Fragmento del documento —
========

A finales del siglo XV, los Reyes Católicos ordenan la construcción en Madrid de un monasterio de monjes jerónimos que sirviera de aposento a la familia real en sus estancias en la villa. Este monasterio se realizó en estilo gótico tardío con influencias renacentistas.
En 1510 Fernando el Católico reúne Cortes en el templo y en 1528, en las cortes de Castilla convocadas en Madrid en el monasterio de san Jerónimo por Carlos I, se declaró allí a Felipe de Habsburgo príncipe de Asturias, y fue jurado como heredero y sucesor de los reinos de Castilla, una tradición que se mantendrá hasta la de Isabel II, en 1833.
En el siglo XVI, Felipe II amplía el llamado Cuarto Real, unos aposentos destinados al alojamiento de los monarcas y que sería germen del futuro Palacio del Buen Retiro que crecería junto a San Jerónimo «el Real». El Cuarto Real estaba junto al lado del Evangelio del presbiterio, de tal suerte que el rey podía escuchar misa desde su dormitorio, costumbre que también es patente en el diseño y distribución del Monasterio de El Escorial.
El monasterio y el palacio anexo vivieron su época de mayor esplendor durante el reinado de Felipe IV, que hizo del complejo el centro de la vida cortesana. En el templo tuvo lugar la jura como heredero de los reinos de Castilla del malogrado príncipe Baltasar Carlos de Austria.
Durante la invasión napoleónica de 1808, el monasterio y el Palacio del Buen Retiro quedaron gravemente dañados por el ejército invasor. Como consecuencia de esto y en afán de mantener lo que quedaba Fernando VII convierte el monasterio en cuartel de artillería. Años después, Francisco de Asís, consorte de Isabel II, ordena a Narciso Pascual y Colomer la restauración de la iglesia, fruto de la cual son las torres de su cabecera, que flanquean el ábside. El complejo palaciego del Buen Retiro corrió peor suerte: sufrió tales daños que se demolió, a excepción del Casón del Buen Retiro y el Salón de Reinos.
En 1878 se cedió el templo al arzobispado de Toledo, que emprendió nuevas reformas en las que el interior fue completamente remodelado, eliminándose las tribunas del siglo XVI.
En San Jerónimo se celebró el enlace matrimonial entre el rey Alfonso XIII y Victoria Eugenia de Battenberg el 31 de mayo de 1906.
El 27 de noviembre de 1975 el cardenal Vicente Enrique y Tarancón presidió la misa votiva del Espíritu Santo, en el comienzo del reinado de Juan Carlos I.
A principios del siglo XXI, y como consecuencia del acuerdo de cesión del claustro del monasterio al Museo del Prado, la iglesia fue totalmente restaurada, tanto interior como exteriormente.

========

Datos sin procesar —
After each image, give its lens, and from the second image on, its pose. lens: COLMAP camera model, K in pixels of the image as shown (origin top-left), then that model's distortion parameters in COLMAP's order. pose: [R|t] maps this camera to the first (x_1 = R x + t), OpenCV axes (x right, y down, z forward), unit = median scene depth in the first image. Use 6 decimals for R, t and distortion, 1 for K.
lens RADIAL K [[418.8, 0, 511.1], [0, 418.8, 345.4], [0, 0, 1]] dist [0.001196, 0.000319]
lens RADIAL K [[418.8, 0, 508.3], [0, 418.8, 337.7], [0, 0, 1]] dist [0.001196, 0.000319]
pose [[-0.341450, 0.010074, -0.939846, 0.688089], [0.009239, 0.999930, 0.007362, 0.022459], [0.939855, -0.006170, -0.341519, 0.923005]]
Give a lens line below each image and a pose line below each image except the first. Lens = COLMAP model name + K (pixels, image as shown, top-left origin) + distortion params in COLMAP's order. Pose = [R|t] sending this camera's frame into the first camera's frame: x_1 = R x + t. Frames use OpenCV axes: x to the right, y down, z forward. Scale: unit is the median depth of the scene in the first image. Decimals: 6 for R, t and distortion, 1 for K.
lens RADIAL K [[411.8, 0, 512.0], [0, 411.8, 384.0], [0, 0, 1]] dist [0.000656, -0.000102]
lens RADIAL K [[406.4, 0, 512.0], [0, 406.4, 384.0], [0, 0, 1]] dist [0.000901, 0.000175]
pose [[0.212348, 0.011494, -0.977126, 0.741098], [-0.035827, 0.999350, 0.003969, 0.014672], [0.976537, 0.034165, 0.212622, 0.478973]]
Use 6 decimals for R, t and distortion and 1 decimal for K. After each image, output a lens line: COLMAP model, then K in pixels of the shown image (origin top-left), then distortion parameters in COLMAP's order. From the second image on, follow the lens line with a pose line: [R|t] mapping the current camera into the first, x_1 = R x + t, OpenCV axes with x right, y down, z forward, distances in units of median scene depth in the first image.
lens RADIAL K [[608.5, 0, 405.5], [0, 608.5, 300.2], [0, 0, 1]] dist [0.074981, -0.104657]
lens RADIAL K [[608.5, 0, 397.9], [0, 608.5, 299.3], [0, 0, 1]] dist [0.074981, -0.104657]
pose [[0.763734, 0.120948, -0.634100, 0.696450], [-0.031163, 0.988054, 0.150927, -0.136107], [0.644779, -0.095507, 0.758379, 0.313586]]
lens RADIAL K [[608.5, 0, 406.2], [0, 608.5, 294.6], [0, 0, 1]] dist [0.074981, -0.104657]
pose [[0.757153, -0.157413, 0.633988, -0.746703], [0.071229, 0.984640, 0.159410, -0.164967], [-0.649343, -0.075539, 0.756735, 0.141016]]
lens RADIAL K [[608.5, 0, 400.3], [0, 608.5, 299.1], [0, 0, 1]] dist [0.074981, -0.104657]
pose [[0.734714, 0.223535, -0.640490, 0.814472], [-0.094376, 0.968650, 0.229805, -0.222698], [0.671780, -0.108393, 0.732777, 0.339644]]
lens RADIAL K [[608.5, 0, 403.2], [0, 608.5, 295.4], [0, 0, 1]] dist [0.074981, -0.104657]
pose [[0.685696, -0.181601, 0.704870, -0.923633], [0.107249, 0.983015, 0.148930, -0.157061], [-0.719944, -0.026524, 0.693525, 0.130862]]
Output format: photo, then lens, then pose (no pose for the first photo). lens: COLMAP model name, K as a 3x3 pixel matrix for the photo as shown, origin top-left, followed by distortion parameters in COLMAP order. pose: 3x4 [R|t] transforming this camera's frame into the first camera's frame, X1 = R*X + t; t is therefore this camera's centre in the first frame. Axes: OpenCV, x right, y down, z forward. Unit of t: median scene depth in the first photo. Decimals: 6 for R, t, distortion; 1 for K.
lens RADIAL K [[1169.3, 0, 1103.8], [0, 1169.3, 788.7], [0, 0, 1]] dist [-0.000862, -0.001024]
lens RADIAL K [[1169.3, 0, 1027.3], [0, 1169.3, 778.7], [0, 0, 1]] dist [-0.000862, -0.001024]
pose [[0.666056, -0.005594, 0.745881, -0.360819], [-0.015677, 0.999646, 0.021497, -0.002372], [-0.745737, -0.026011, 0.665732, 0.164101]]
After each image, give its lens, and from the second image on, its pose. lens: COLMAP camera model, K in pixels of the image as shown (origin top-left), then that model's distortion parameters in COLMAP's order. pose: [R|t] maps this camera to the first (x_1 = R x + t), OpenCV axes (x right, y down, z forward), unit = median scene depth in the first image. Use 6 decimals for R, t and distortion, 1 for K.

========

Tareas por realizar —
(a) Edita el fragmento sobre San Jerónimo el Real: reproduce el tramo desde "En 1878 se cedió" hasta "del siglo XVI." sustituyendo "tribunas" por "galerías".
(b) ¿Qué años concretos, escritos en cifras, aparecen en el fragmento sobre San Jerónimo el Real?
(c) Resume en forma de lista el párrafo del fragmento sobre San Jerónimo el Real que empieza por "Durante la invasión napoleónica", conservando sus datos principales.

Respuestas por apartado —
(a)
En 1878 se cedió el templo al arzobispado de Toledo, que emprendió nuevas reformas en las que el interior fue completamente remodelado, eliminándose las galerías del siglo XVI.

(b) 1510, 1528, 1833, 1808, 1878, 1906 y 1975.

(c)
- En la invasión napoleónica de 1808, el ejército invasor dañó gravemente el monasterio y el Palacio del Buen Retiro.
- Fernando VII convirtió el monasterio en cuartel de artillería para conservar lo que quedaba.
- Años después, Francisco de Asís, consorte de Isabel II, encargó a Narciso Pascual y Colomer la restauración de la iglesia, de la que proceden las torres de la cabecera que flanquean el ábside.
- El complejo palaciego del Buen Retiro sufrió tales daños que se demolió, salvo el Casón del Buen Retiro y el Salón de Reinos.